APPLY WHAT YOU READ:
a – Answer these questions from the post on Johannes ten Klooster:
(i) In what year did he retire, and at what age?
(ii) Who gave him painting lessons during his 1907 leave in the Netherlands?
(iii) For which magazine did he create a cover in 1928?
b – Reproduce all of the records below word for word, leaving out the pictures.

EXCERPTED PASSAGE below:

Friday 11 May 2012

Johannes ten Klooster: modest printmaker


Johannes Frederik Engelbert 
ten Klooster

(Java 1873 - 1940 Veere)

Royal Dutch Indies officer,
painter and graphic artist.

Are you in for a treat ?  Today I'll present to you my most recent encounter in the world of printmaking. I had seen one or two examples of ten Kloosters' printmaking skills before. In the 1927 Studio and Malcolm Salamans “Art of the Woodcut, Masterworks from the 1920’s” for example. In it Salaman writes highly of the quality of his prints. And in 2007 ten_Klooster was awarded an exhibition in the Tropen Museum in Leiden, Netherlands. I missed it, but today I share a selection of his finest prints. Click all pictures to embiggen. 
Born from a Dutch father and a Javanese-Chinese mother in Java,  Netherlands Indie (Indonesia) Johannes ten_Klooster followed a military education and career in Sumatra and later in what is now called Irian Jaya, In those days the province of Papua.
Retiring in 1918, at 45, and moving to the historical town of Veere, Zealand, in the land of ancestors, the Netherlands, he started a new career as an artist. On leave in 1907 in the Netherlands he had received painting lessons from Dutch painter Willem Adriaan Konijnenburg (1868-1943). And painting he did between 1907 and 1918 in Papua. Some of his best paintings were made there on location.
But most of his paintings and woodcuts of tropical scenery, exotic people, dancers and fishermen, were created in the Netherlands either from memory or from sketches he had made earlier. All the more remarkable.
He developed very much his own style and was invited (only the most prominent artists were) creating this cover for “Wendingen” in 1928. In its days the most prestigious Dutch art Magazine (above).

End of EXCERPTED PASSAGE.
RECORDS FOR PROCESSING below:

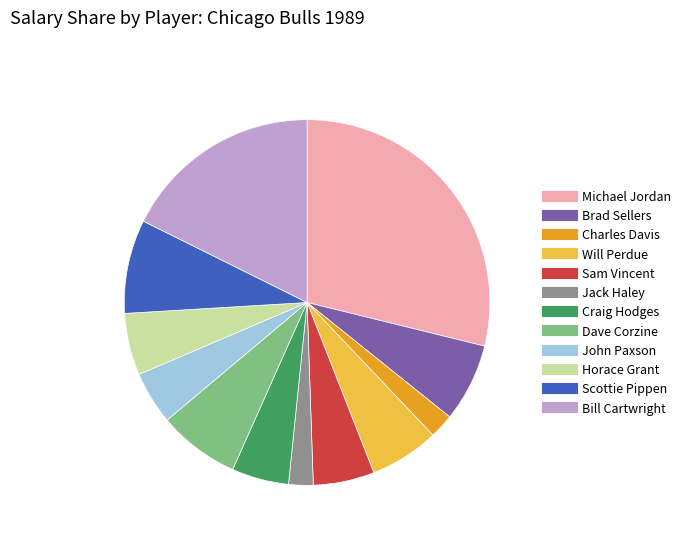

Is Bill Cartwright the majority of the pie?

No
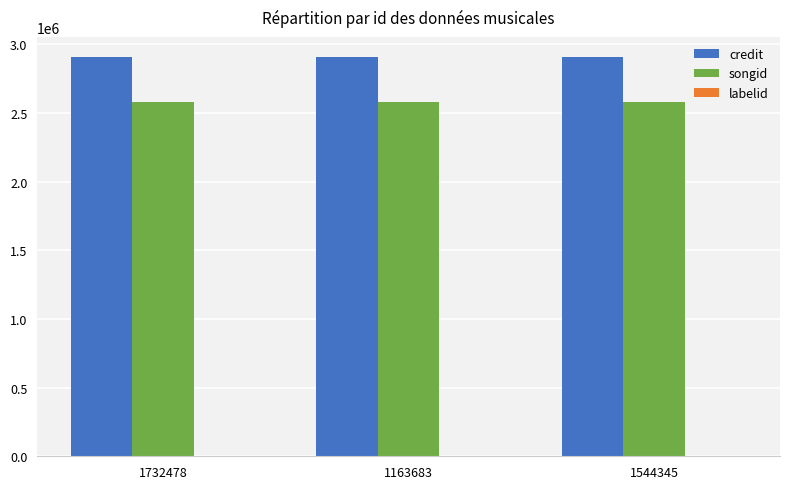

True or false: songid has a value of 1622730 at 1163683.

False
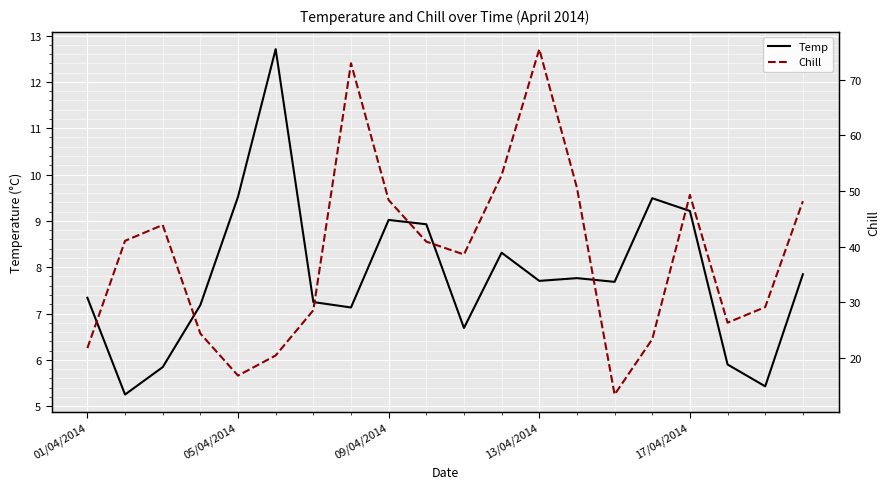

In Temp, how many points are lower than both neighbors (excluding endpoints)?

6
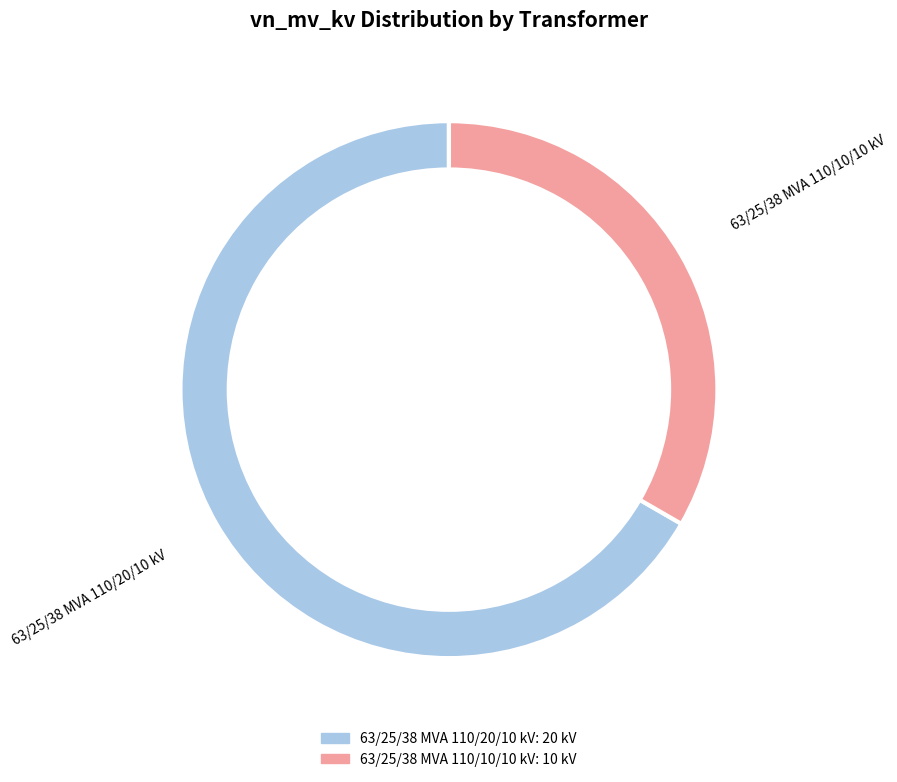

How many slices are in this pie chart?

2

End of RECORDS FOR PROCESSING.

ANSWERS TO THE TASKS:
a –
(i) He retired in 1918, at age 45.
(ii) Dutch painter Willem Adriaan Konijnenburg.
(iii) "Wendingen."

b –
Is Bill Cartwright the majority of the pie?

No

True or false: songid has a value of 1622730 at 1163683.

False

In Temp, how many points are lower than both neighbors (excluding endpoints)?

6

How many slices are in this pie chart?

2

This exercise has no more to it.